- Available records -
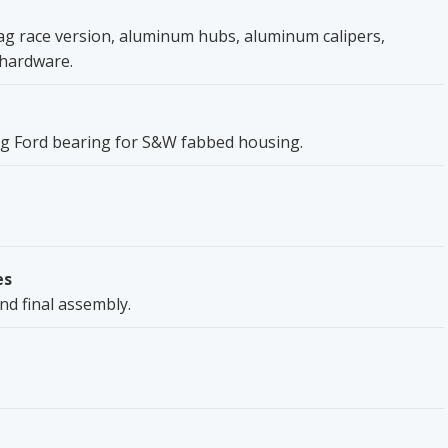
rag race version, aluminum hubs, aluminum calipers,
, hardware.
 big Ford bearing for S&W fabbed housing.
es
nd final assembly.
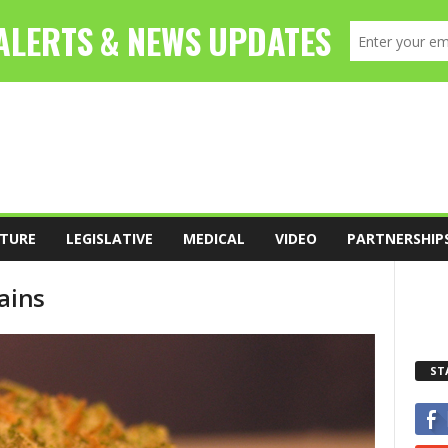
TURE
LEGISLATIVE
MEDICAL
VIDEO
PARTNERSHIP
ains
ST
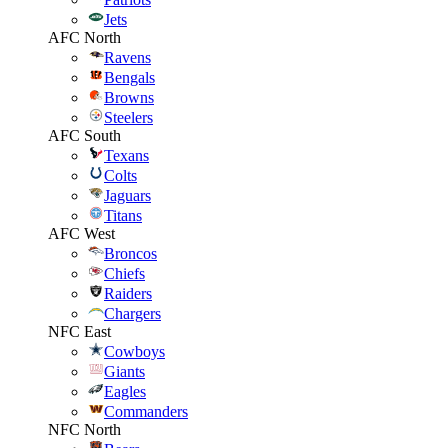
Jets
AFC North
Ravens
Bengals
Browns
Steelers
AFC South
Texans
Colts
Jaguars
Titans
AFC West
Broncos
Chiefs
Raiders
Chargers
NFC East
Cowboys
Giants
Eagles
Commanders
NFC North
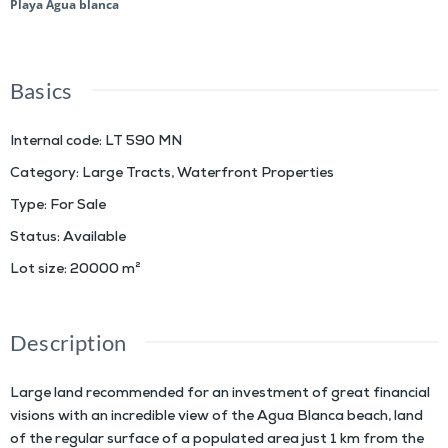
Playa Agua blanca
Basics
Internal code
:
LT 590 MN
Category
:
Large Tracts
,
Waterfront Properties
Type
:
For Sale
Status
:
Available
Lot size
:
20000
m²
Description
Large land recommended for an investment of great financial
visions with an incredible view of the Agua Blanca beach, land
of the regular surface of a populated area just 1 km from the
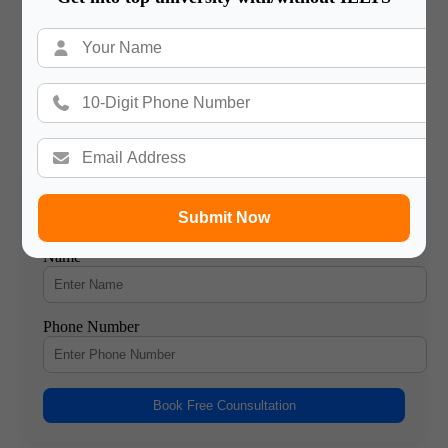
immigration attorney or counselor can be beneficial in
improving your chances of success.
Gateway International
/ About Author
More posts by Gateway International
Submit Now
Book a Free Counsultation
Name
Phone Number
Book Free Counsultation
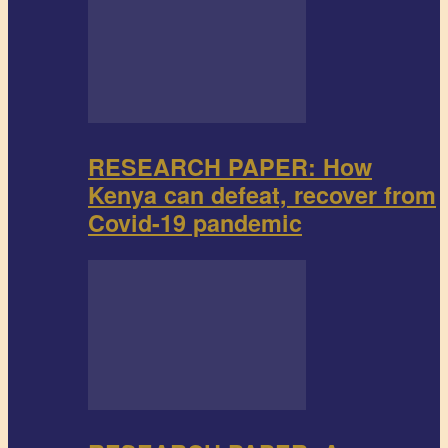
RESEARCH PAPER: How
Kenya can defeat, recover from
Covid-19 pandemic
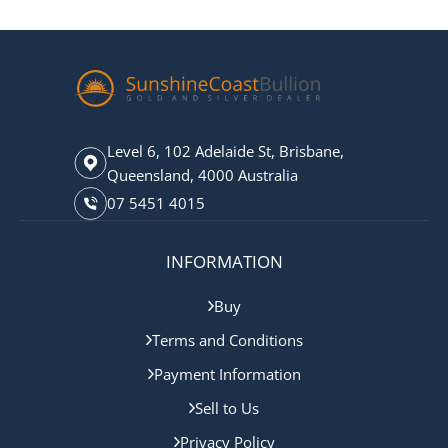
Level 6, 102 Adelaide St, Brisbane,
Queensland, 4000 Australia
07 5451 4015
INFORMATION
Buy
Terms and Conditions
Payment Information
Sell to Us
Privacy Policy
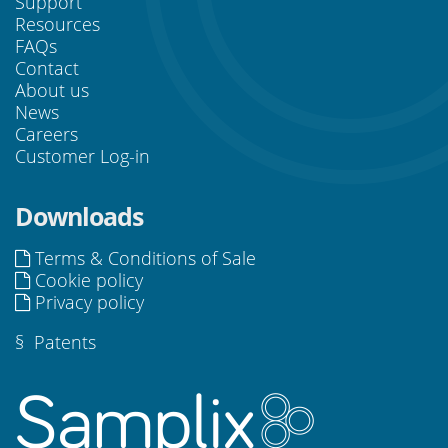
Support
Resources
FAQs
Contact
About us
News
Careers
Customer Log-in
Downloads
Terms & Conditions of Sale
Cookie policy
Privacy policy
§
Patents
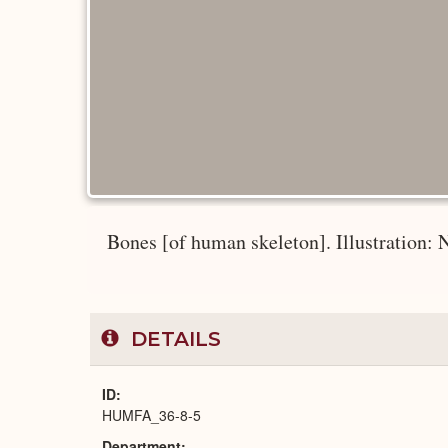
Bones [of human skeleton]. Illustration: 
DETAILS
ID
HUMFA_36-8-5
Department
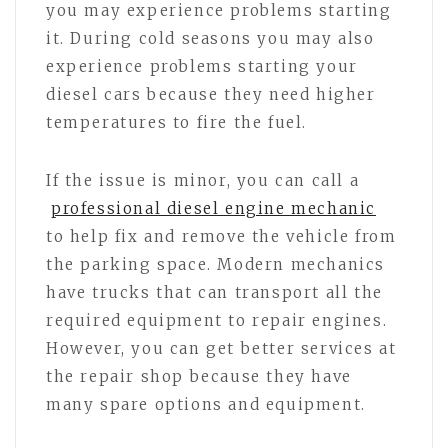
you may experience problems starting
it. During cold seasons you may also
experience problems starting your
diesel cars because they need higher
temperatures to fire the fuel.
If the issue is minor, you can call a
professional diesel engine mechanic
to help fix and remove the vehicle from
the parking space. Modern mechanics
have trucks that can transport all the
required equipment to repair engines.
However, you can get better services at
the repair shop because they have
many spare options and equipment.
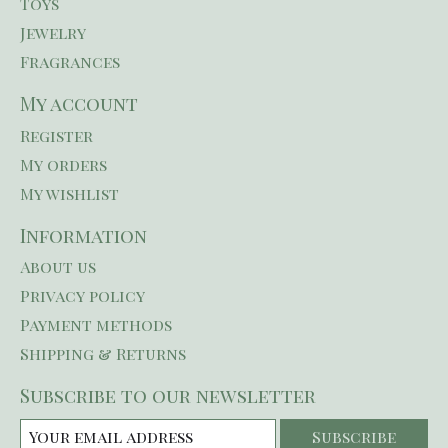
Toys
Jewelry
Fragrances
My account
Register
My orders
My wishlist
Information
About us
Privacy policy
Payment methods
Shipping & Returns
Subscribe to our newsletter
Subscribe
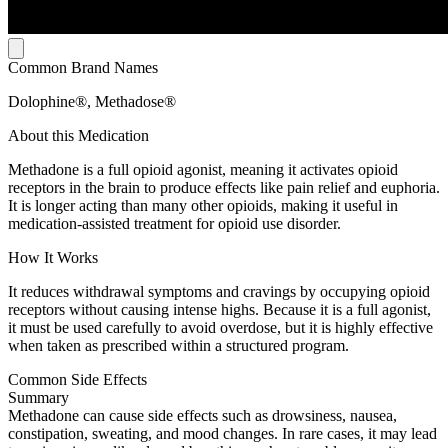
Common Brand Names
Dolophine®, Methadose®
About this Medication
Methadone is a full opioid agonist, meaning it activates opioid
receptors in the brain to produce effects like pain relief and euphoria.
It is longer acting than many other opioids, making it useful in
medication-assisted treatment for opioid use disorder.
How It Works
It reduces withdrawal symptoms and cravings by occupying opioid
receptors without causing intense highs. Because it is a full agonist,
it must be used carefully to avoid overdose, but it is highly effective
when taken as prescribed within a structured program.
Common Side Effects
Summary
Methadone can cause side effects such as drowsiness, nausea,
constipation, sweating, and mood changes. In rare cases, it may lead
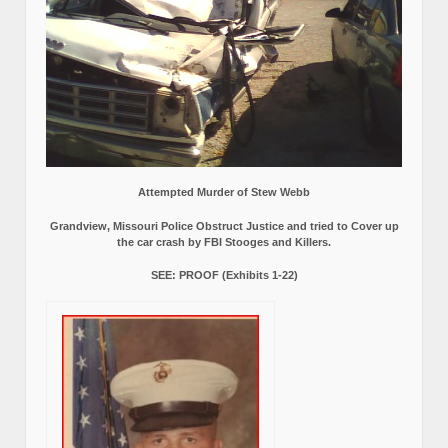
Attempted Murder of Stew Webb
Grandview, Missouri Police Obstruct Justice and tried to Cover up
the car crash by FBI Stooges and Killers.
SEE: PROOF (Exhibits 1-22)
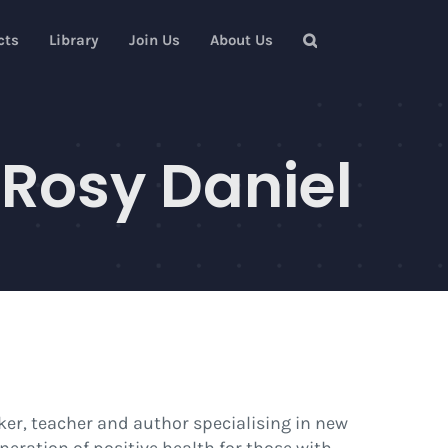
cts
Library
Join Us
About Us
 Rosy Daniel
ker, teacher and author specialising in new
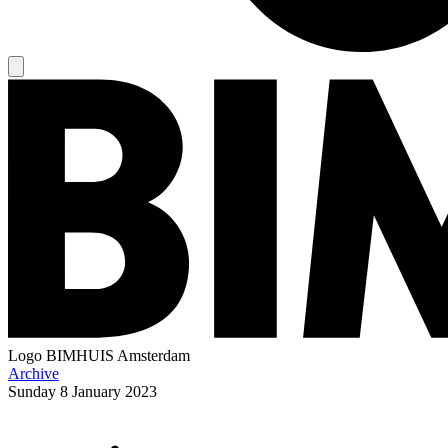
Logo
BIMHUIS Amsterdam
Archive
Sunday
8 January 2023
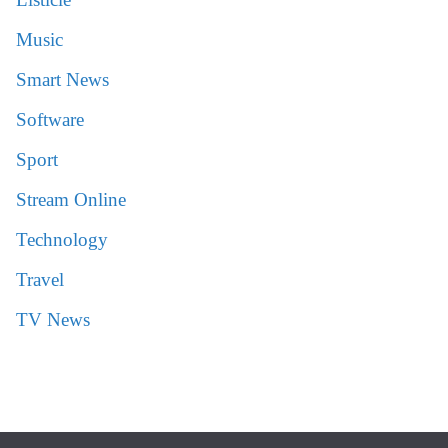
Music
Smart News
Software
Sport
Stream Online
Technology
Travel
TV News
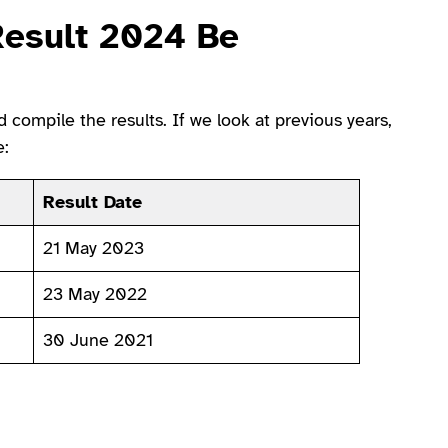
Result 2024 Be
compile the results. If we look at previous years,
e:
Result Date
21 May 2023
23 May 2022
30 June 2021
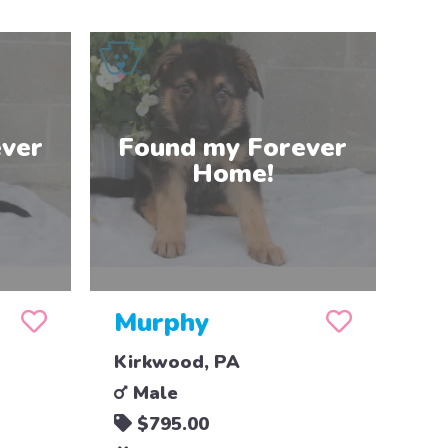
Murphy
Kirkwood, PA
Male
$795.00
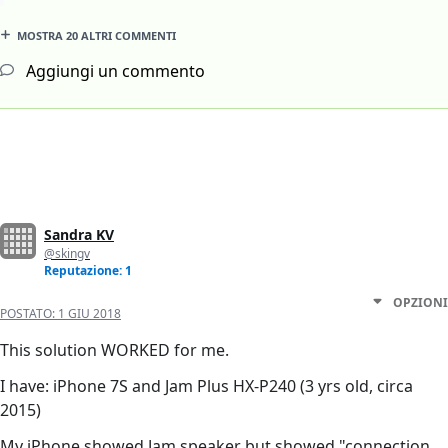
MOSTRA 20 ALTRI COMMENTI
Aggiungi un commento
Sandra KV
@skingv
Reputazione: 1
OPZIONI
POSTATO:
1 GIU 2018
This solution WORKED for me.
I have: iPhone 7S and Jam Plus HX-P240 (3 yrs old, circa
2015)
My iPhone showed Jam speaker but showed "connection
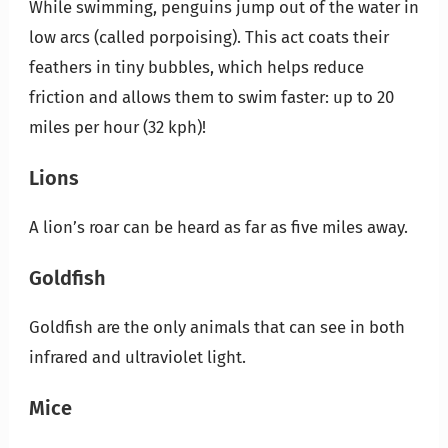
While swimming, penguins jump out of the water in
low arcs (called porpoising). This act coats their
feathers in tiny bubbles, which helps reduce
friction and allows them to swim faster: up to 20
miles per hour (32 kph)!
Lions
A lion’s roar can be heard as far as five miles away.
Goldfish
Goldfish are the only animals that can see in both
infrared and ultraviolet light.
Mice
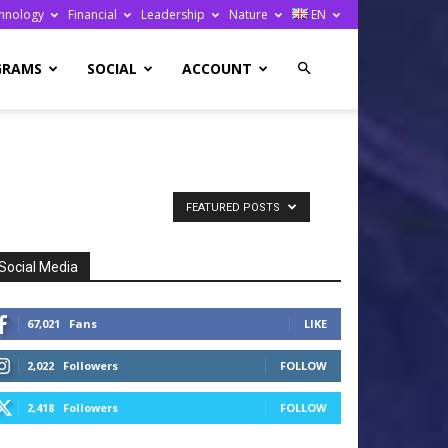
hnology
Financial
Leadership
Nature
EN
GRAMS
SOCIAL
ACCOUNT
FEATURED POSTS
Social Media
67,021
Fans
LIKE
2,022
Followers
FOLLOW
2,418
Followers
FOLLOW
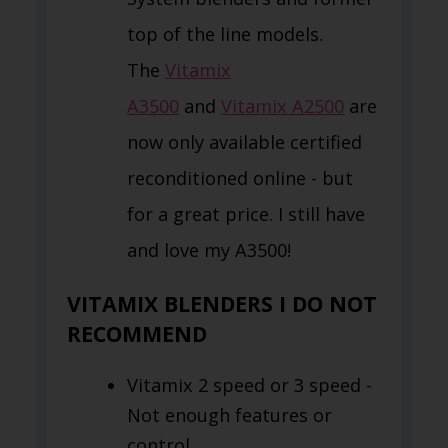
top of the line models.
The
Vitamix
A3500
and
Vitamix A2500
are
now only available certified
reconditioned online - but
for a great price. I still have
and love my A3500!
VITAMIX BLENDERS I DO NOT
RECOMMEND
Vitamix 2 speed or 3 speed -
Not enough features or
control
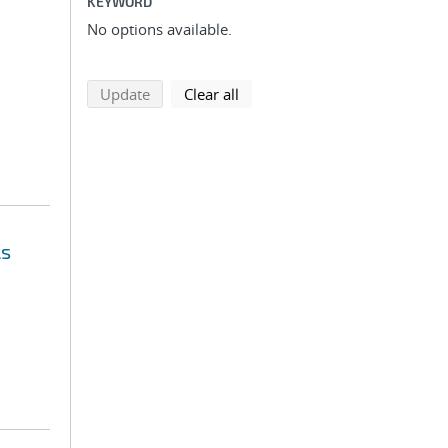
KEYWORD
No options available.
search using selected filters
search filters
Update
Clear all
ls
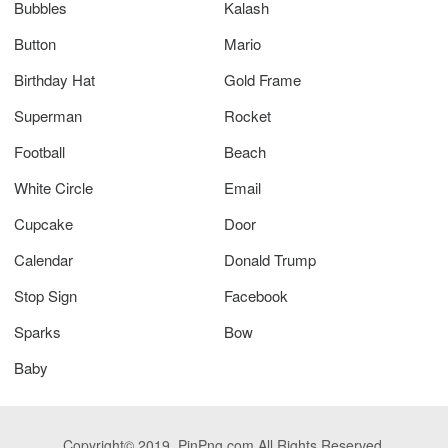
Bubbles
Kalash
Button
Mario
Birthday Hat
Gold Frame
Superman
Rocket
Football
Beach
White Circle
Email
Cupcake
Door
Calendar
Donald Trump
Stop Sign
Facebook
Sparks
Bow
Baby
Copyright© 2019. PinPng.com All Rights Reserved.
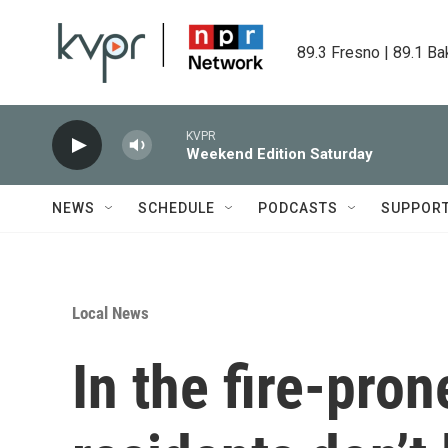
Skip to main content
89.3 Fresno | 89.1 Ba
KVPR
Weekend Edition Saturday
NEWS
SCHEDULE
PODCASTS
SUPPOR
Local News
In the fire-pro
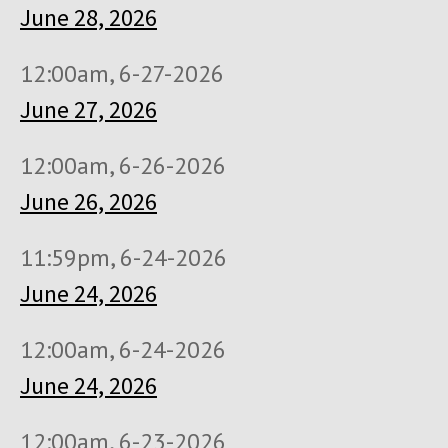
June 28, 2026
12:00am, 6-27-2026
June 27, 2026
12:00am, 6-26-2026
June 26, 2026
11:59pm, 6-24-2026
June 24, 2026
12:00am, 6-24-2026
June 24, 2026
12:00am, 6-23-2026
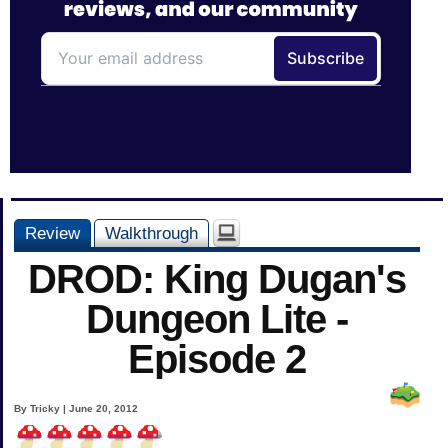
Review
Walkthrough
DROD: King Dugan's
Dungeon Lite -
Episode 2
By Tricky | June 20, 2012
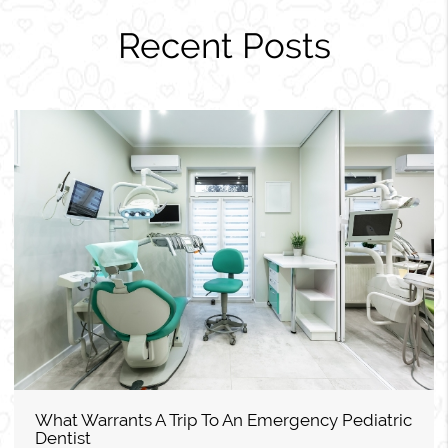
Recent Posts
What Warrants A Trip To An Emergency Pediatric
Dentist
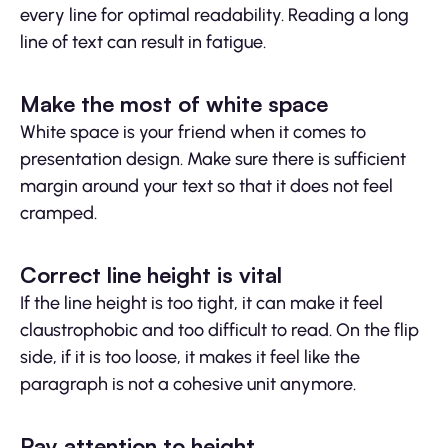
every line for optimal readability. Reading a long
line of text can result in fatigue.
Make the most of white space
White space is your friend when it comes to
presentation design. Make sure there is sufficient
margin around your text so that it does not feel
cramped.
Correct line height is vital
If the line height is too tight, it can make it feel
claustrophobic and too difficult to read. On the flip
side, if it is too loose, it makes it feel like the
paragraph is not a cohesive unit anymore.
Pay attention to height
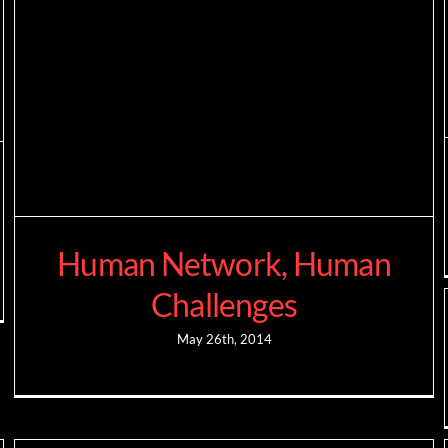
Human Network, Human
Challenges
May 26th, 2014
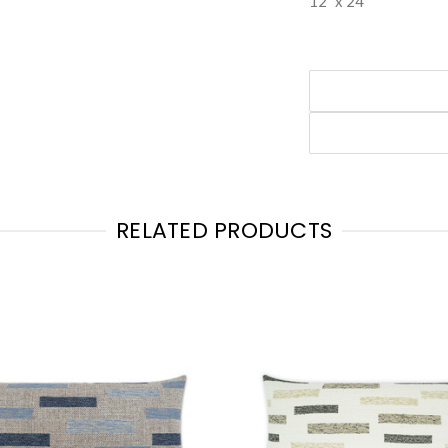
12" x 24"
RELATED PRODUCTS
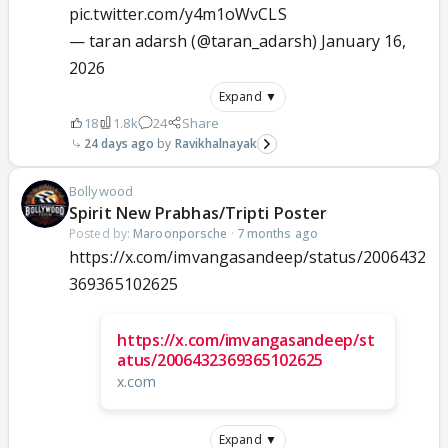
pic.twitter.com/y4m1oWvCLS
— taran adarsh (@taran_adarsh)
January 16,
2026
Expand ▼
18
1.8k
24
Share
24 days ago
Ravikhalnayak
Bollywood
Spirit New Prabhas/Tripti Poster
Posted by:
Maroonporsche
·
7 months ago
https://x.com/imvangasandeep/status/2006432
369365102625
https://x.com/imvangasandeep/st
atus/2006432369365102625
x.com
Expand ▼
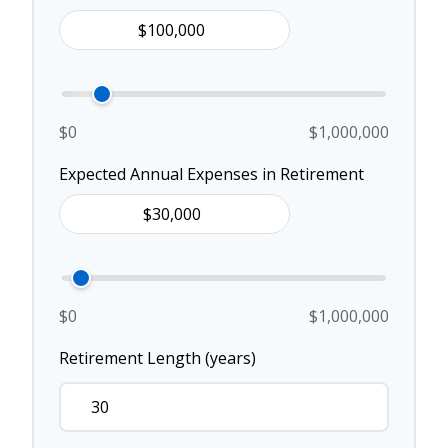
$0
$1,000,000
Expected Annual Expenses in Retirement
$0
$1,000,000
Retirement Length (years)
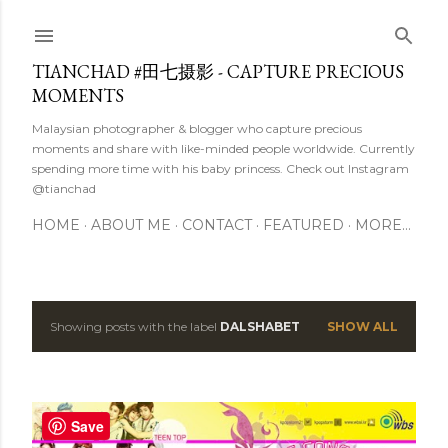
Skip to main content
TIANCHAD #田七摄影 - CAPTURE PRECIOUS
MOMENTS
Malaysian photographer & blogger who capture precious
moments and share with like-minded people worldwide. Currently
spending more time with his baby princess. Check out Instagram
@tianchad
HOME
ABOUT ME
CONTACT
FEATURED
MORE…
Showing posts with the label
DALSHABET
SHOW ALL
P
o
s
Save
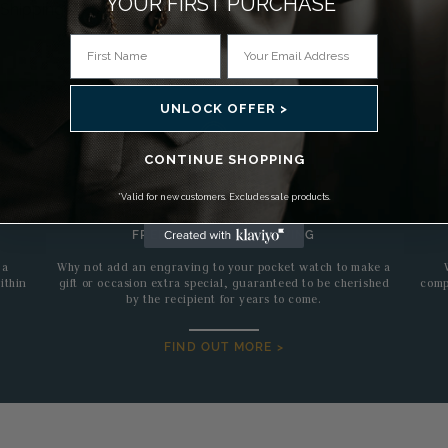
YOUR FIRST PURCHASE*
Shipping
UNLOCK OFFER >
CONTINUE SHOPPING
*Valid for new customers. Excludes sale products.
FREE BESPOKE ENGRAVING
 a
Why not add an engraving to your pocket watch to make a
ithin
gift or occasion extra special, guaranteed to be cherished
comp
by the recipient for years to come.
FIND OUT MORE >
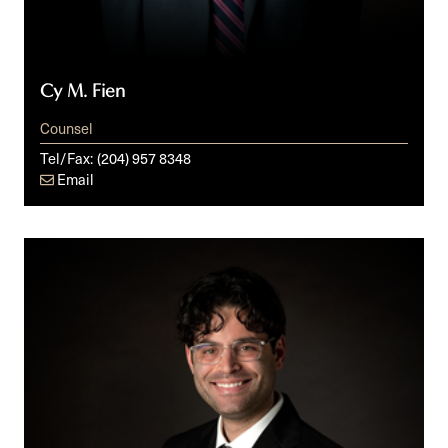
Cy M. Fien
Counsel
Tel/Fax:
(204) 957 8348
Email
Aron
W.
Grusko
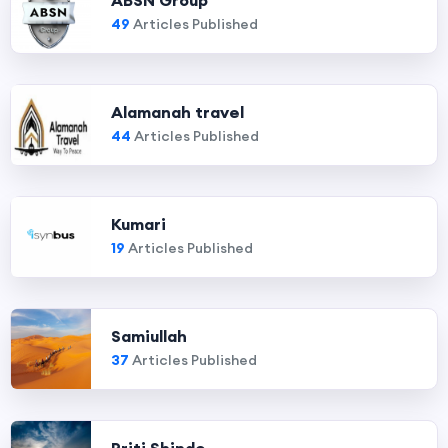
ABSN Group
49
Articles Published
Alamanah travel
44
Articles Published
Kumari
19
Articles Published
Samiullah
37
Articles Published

- Instructions to follow -
Write out the entries from the start through the line containing "of the regular", switching "Available" to "Reserved" and keeping everything else unchanged. Leave the pictures out.

- Exercise result -
rag race version, aluminum hubs, aluminum calipers,
, hardware.
 big Ford bearing for S&W fabbed housing.
es
nd final assembly.
TURE
LEGISLATIVE
MEDICAL
VIDEO
PARTNERSHIP
ains
ST
Jets
AFC North
Ravens
Bengals
Browns
Steelers
AFC South
Texans
Colts
Jaguars
Titans
AFC West
Broncos
Chiefs
Raiders
Chargers
NFC East
Cowboys
Giants
Eagles
Commanders
NFC North
Playa Agua blanca
Basics
Internal code
:
LT 590 MN
Category
:
Large Tracts
,
Waterfront Properties
Type
:
For Sale
Status
:
Reserved
Lot size
:
20000
m²
Description
Large land recommended for an investment of great financial
visions with an incredible view of the Agua Blanca beach, land
of the regular surface of a populated area just 1 km from the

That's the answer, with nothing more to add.